Equity Estates - destination club thrives with fiscal transparency
While the economy takes its time to recover from recession, the destination club Equity Estates is thriving, with 30 new members since the start of 2009 and two more luxury properties in its portfolio -- one in La Jolla and another in midtown Manhattan near Times Square (pictured above.)
CEO Philip Mekelburg calls Equity Estates a luxury residence fund."We re typically cash buyers of homes – we leverage the minimum amount of 23 percent," he told me not long ago. As a result, the company has remained in sound financial condition while other larger, highly leveraged clubs struggled, he said.
Mekelburg points out that Equity Estates is dedicated to fiscal transparency so members know their money is safe. The company puts 80 cents of every dollar into real estate, compared to the 50 % level maintained by some other clubs. It now has 10 residences, with an average price of $3 million. Full members are entitled to 30 nights a year in any of the properties, while executive members get 15 nights.

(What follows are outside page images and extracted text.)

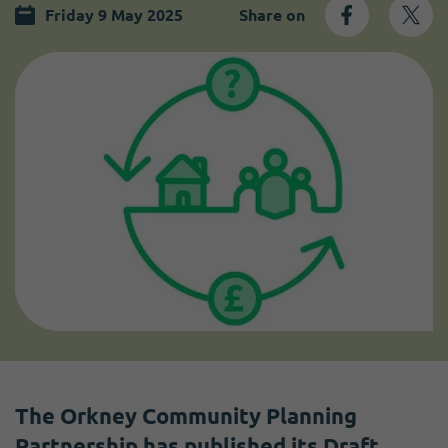
Become a member
I need volunteers
Friday 9 May 2025
Share on
The Orkney Community Planning
Partnership has published its Draft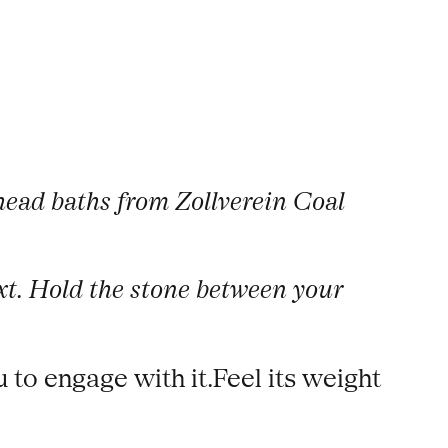
thead baths from Zollverein Coal
text. Hold the stone between your
u to engage with it.Feel its weight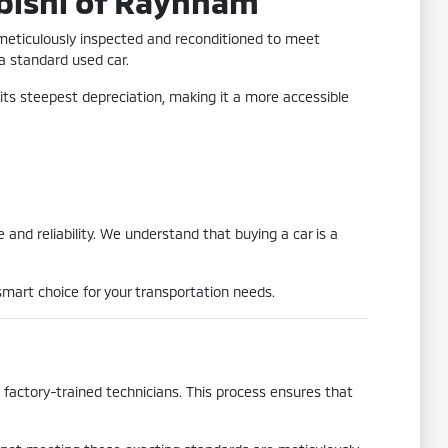
bishi of Raynham
 meticulously inspected and reconditioned to meet
 a standard used car.
its steepest depreciation, making it a more accessible
and reliability. We understand that buying a car is a
mart choice for your transportation needs.
actory-trained technicians. This process ensures that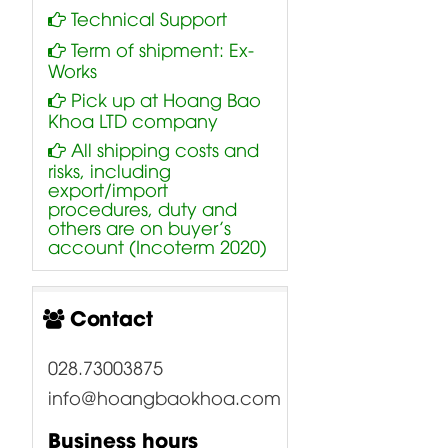
Technical Support
Term of shipment: Ex-
Works
Pick up at Hoang Bao
Khoa LTD company
All shipping costs and
risks, including
export/import
procedures, duty and
others are on buyer’s
account (Incoterm 2020)
Contact
028.73003875
info@hoangbaokhoa.com
Business hours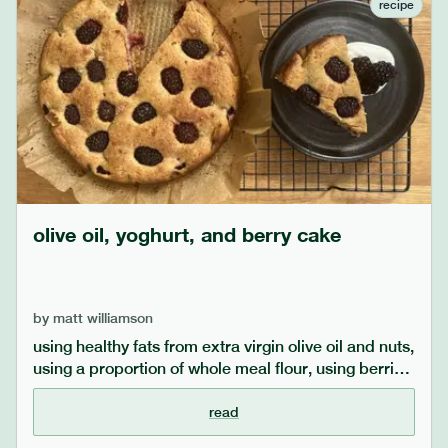
recipe
olive oil, yoghurt, and berry cake
by
matt williamson
using healthy fats from extra virgin olive oil and nuts,
using a proportion of whole meal flour, using berries
and keeping the sugar lower (or even replacing with
date sugar) makes this cake a bit healthier than
read
standard recipes. if you use only date sugar, add a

But perhaps the most unusual thing about Equity Estates is that it has an exit strategy. Starting in 2021, says Mekelburg, the club will start selling off its properties and distribute the proceeds among its member owners. Full membership requires a capital contribution of $375,000 to join. Its properties are in typical luxury vacation areas, such as Turks and Caicos (Caribbean) Deer Valley (Utah) and Hilton Head (South Carolina).